Let me say something controversial.  Bible study is not the same as worship.  Indeed, every time we read teaching in the Scriptures we falsely presume that means a group of people gathered in a room with coffee and Bible in hand reading the Scriptures together.  That is NOT what teaching means.  Indeed, preaching and teaching are the same thing.  Apt to teach is not a reference to a good Bible study leader but to the teaching that comes from the pulpit.  It is the fallacy of reading the words within our current context instead of reading them through the lens of that Word itself.  Nobody in the world knew this thing we know as Bible study until modern times.  Luther never led a Bible study.  Neither did Augustine.  Neither did the Apostles.  Their preaching and teaching was either the public witness of the faith (what we might call evangelization) or within the Divine Service of God's people gathered around the Word and Table of the Lord.  Furthermore, we do not learn Scripture for the sake of curiosity or trivia but so that we might be strengthened in faith and walk as God's children.  This is what the pastor does as the dad of the congregational family -- treating “each one of you as a father treats his children, exhorting and encouraging you and insisting that you walk in a manner worthy of the God who calls you into his Kingdom and glory.” (1 Thessalonians 11-12)

This teaching and preaching is hard.  It is not easy to do or to hear.  Indeed, we are reminded that when it got too difficult,  “From this time many of his disciples turned back and no longer followed him.” (John 6:66)  But the message did not change even though people turned away or fell away.  Faithfulness is how God judges us and not by the success factors of the spreadsheet.  Our churches are not dying because we are not practicing good business decisions.  They are dying because either we are no longer distinctive for the cause of the Gospel and so have been judged irrelevant by the people or else we have been faithless and merely offer them a faint echo of what the world is already saying.  Nobody in business cares about second best and the churches who say back to people what they have said to them are a day late and a dollar short.  We ought to be saying what God has said -- back to Him in worship and before the world in witness.  

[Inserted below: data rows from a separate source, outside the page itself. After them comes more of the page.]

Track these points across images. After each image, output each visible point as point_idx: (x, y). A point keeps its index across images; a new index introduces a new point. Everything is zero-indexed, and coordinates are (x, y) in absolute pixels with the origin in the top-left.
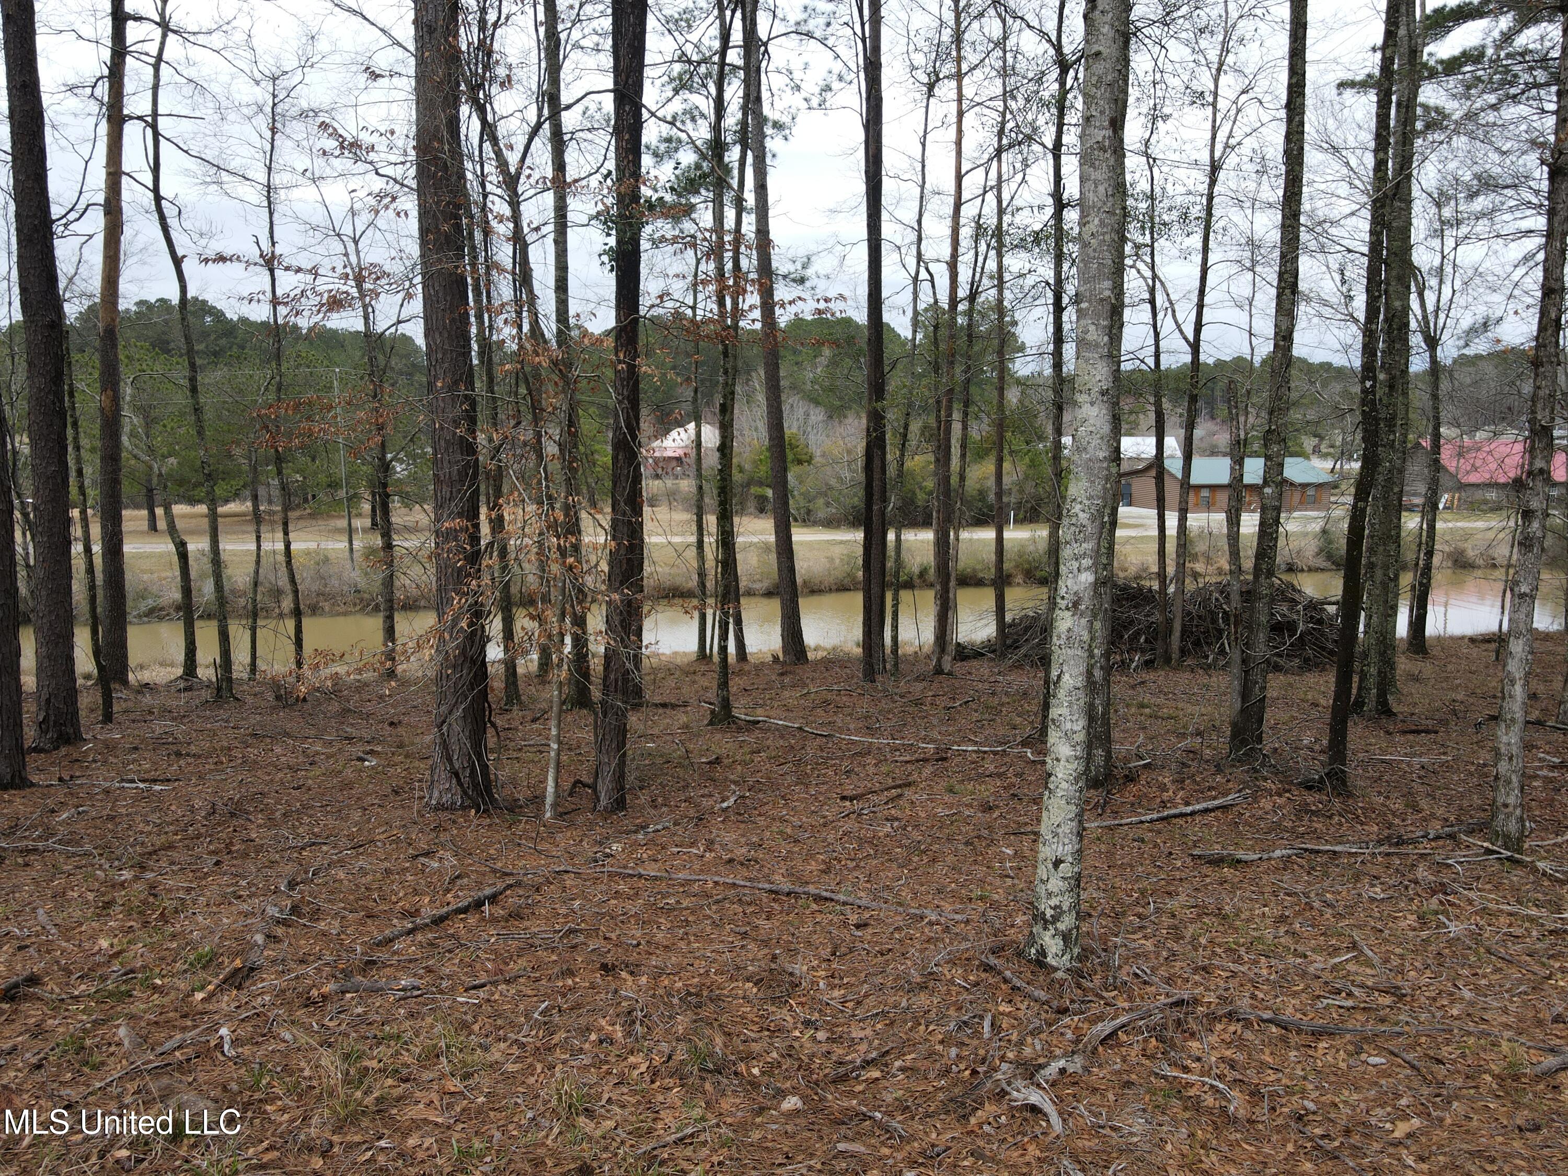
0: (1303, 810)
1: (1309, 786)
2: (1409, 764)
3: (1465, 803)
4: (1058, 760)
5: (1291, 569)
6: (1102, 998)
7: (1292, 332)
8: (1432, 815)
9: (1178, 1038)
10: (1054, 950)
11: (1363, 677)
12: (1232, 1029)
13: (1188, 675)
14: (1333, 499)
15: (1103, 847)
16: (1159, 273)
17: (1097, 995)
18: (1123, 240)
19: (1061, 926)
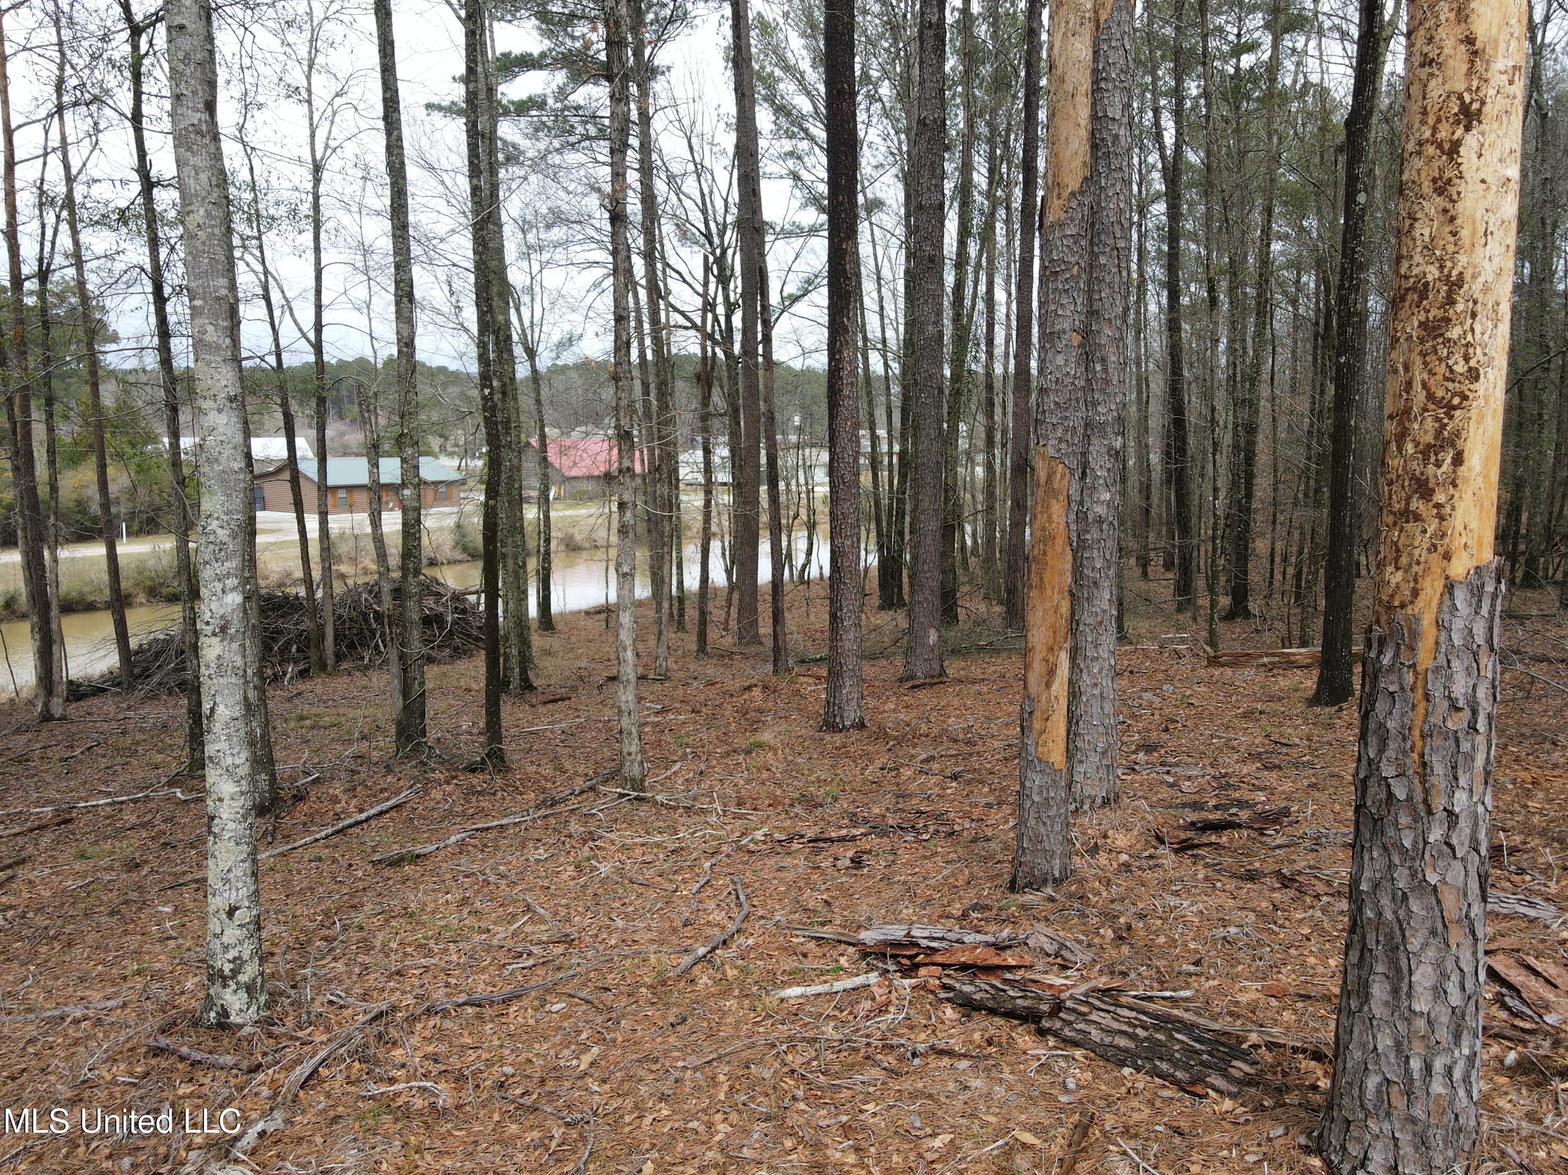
0: (472, 791)
1: (472, 769)
2: (552, 732)
3: (599, 757)
4: (221, 800)
5: (432, 563)
6: (298, 1039)
7: (413, 341)
8: (576, 773)
9: (381, 1053)
10: (237, 1006)
11: (507, 657)
12: (431, 1023)
13: (345, 679)
14: (462, 495)
15: (278, 877)
16: (270, 269)
17: (292, 1038)
18: (229, 231)
19: (243, 978)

Programs will not save a church in decline facing a world unfriendly to the cause of Christ.  But the witness of Sunday morning will stand unmistakably among the nations in testament to the eternal Gospel by a people who confess this their highest treasure and unity.  Faithful preaching will flow out of this liturgy and call the hearer back as the singular most important claim upon them and the time of their lives.  Catechesis is not a supplement to what happens on Sunday morning but what flows out of that Word and Sacrament, strengthening us in the face of opposition and persecution and building us up so that this Gospel may be the center and foundation of our lives and our homes.  The Church will not decline for lack of programs but she will surely suffer for the lack of faithful preaching, faithful liturgy, and faithful catechesis.